Today the meat and dairy industries are giant, with deep connections into our government and private wealth. We grew up believing we needed milk calcium to strengthen our bones and meat protein to fuel our growing bodies.


Yet health claims for animal products are largely false.  While we enjoy arguing over what constitutes a healthy diet, one thing can’t be overlooked: people want to eat less animal products.  A recent backlash against the US Egg Board shows an economic and political shift away from an animal economy.  As the animal slavery industry declines, the vegan food industry will grow, making healthy, delicious, and indulgent vegan food easy to purchase.

Argument 6: Africans enslaved each other, so…

Then, slavery was seen as a natural, acceptable way of life.

Today, we understand that we are animals, and see our consumption of meat as acceptable since some animals eat animals.

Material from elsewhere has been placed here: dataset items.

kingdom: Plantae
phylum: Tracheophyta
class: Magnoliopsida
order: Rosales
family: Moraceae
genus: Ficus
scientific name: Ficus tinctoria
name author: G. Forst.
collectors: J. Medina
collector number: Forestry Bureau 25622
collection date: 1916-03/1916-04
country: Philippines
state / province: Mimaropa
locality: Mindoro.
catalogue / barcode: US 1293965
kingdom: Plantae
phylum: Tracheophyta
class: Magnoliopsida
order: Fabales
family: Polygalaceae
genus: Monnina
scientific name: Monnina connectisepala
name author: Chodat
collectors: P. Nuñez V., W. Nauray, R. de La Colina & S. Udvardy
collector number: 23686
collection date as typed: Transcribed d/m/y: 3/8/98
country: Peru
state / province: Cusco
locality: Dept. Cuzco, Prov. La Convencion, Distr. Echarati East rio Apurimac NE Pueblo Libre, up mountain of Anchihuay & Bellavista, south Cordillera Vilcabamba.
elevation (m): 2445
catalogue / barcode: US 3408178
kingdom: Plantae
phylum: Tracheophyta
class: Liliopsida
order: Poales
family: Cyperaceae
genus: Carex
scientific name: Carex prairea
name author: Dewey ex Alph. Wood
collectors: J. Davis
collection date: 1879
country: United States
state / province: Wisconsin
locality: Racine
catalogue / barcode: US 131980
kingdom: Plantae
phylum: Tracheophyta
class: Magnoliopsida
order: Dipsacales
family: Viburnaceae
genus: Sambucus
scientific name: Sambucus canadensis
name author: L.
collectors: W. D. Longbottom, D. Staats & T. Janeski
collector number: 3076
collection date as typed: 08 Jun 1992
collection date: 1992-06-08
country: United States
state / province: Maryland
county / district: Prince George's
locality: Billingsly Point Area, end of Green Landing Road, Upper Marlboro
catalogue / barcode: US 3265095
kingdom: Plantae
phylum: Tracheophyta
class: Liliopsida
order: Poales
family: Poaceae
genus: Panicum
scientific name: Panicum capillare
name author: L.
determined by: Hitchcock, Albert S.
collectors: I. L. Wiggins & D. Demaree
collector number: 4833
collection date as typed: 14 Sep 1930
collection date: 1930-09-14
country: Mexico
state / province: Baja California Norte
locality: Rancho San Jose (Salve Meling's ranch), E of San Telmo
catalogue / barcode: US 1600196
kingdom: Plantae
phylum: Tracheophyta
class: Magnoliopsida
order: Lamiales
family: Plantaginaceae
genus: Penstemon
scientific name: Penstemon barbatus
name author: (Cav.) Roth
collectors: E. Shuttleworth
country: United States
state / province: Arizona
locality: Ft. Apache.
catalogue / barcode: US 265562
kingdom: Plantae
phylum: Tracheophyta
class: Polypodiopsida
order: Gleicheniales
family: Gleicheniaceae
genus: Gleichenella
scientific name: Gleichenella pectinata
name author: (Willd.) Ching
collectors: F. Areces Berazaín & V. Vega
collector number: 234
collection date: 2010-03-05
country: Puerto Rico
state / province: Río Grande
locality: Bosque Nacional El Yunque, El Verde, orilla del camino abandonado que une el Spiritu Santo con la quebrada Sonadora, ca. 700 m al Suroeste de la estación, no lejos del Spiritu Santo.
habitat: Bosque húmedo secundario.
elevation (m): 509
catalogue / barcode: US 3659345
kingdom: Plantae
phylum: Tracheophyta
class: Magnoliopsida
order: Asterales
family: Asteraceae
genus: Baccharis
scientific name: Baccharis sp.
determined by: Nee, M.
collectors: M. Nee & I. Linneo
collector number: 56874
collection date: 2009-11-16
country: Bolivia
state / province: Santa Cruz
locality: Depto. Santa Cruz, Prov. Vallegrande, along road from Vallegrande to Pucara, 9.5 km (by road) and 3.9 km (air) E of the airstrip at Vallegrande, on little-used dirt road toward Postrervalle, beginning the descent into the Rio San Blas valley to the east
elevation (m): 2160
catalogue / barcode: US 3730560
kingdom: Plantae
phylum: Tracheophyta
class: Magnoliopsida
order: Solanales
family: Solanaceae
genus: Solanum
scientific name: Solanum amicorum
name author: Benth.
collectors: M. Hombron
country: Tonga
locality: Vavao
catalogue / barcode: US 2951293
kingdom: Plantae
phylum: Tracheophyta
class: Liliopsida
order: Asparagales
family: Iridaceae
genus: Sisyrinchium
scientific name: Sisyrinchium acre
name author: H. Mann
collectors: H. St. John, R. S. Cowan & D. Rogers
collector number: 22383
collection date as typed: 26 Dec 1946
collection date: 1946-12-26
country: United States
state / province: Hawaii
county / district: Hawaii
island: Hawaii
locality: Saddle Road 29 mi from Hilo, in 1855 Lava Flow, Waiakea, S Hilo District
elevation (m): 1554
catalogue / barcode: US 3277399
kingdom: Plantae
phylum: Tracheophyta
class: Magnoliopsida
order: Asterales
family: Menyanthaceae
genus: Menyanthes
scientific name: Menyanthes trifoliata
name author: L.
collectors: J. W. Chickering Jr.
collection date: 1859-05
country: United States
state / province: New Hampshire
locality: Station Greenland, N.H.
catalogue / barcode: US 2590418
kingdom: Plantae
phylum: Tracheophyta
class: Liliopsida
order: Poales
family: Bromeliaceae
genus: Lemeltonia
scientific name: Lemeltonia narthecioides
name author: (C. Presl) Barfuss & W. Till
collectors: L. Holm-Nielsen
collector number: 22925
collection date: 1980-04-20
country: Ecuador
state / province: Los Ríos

Yet we are no longer in the circle of life.   It’s not the Paleolithic era anymore,  and we’re not in survival mode.  We buy our food in stores and eat in comfy chairs with convenient utensils.  Animals are no longer needed to sustain our way of life.  Rather, our insistence on dominating life has brought the planet to the brink of catastrophe.

It’s right, and it’s healthy.  The World Health Organization recommends a Vegan diet for everyone on the planet. We don’t need to eat animals.

Let’s stop enslaving animals.


It took a long time to wipe out human slavery.  It started small.  Anti-slavery Stoics from ancient Greece argued that all humans were equal, offering our first recorded condemnation of slavery.  Ages later out of the European enlightenment came an organized abolitionism movement, securing early wins in France and spreading around the world within a few generations.

Something similar is happening today from a rapidly growing Vegan community.  I believe our next big social advancement will be animal rights for three important reasons:

1 – It’s about wisdom.  We don’t need to eat animals to have delicious, indulgent, and healthy food.  We waste resources in an industry of animal slavery largely because of horribly inaccurate and selfish beliefs about our diet.  We don’t need to eat animals to live long, healthy lives.

2 – It’s about respect.  We treat our resources like a child treats their toys: carelessly. If you think humanity needs to grow up and start being careful with our resources, here’s a way you can take a stand: don’t contribute to the enslavement of animals for our pleasure.

3 – It’s about our planet.  The animal products industry contributes one third of global greenhouse gas emissions.  Oceans are being depleted of fish.  And rain forests are being cleared to grow more animal feed.  This is about sustainability.  We want future generations to know how to take care of the planet.

I’m proud of the social progress we have made as a race. That’s why I’m encouraging you to think about animal rights as yet another stop on our long, contentious road to that wonderful future where we all live in peace on this planet.

Stand up for what you know is right.  Let’s eat healthier, treat animals with respect, and show that it’s possible for humans to live on this planet for many generations to come.

By Steve Evans from Citizen of the World (Iowa Pig Uploaded by russavia)

3 thoughts on “Justifying Slavery

  1. If someone taking 100% of your pay is considered slavery, at what point does it not become slavery anymore? taxation at 40%, 60%, 80%
    Today we have millions enslaved by political masters who care little to none about their sheep, and yet the sheep continue to espouse the glory of the political machine. This is a kin to your example Jason of foodstock slavery, though you appatently do see the parallels in human society.?

    • Great point. Slavery is certainly not as black and white as I must portray it in this very brief article. However, I’d bet that those who value animals lives are not those “espousing the glory of the political machine”. When we care for the life around us, we also care for the people around us.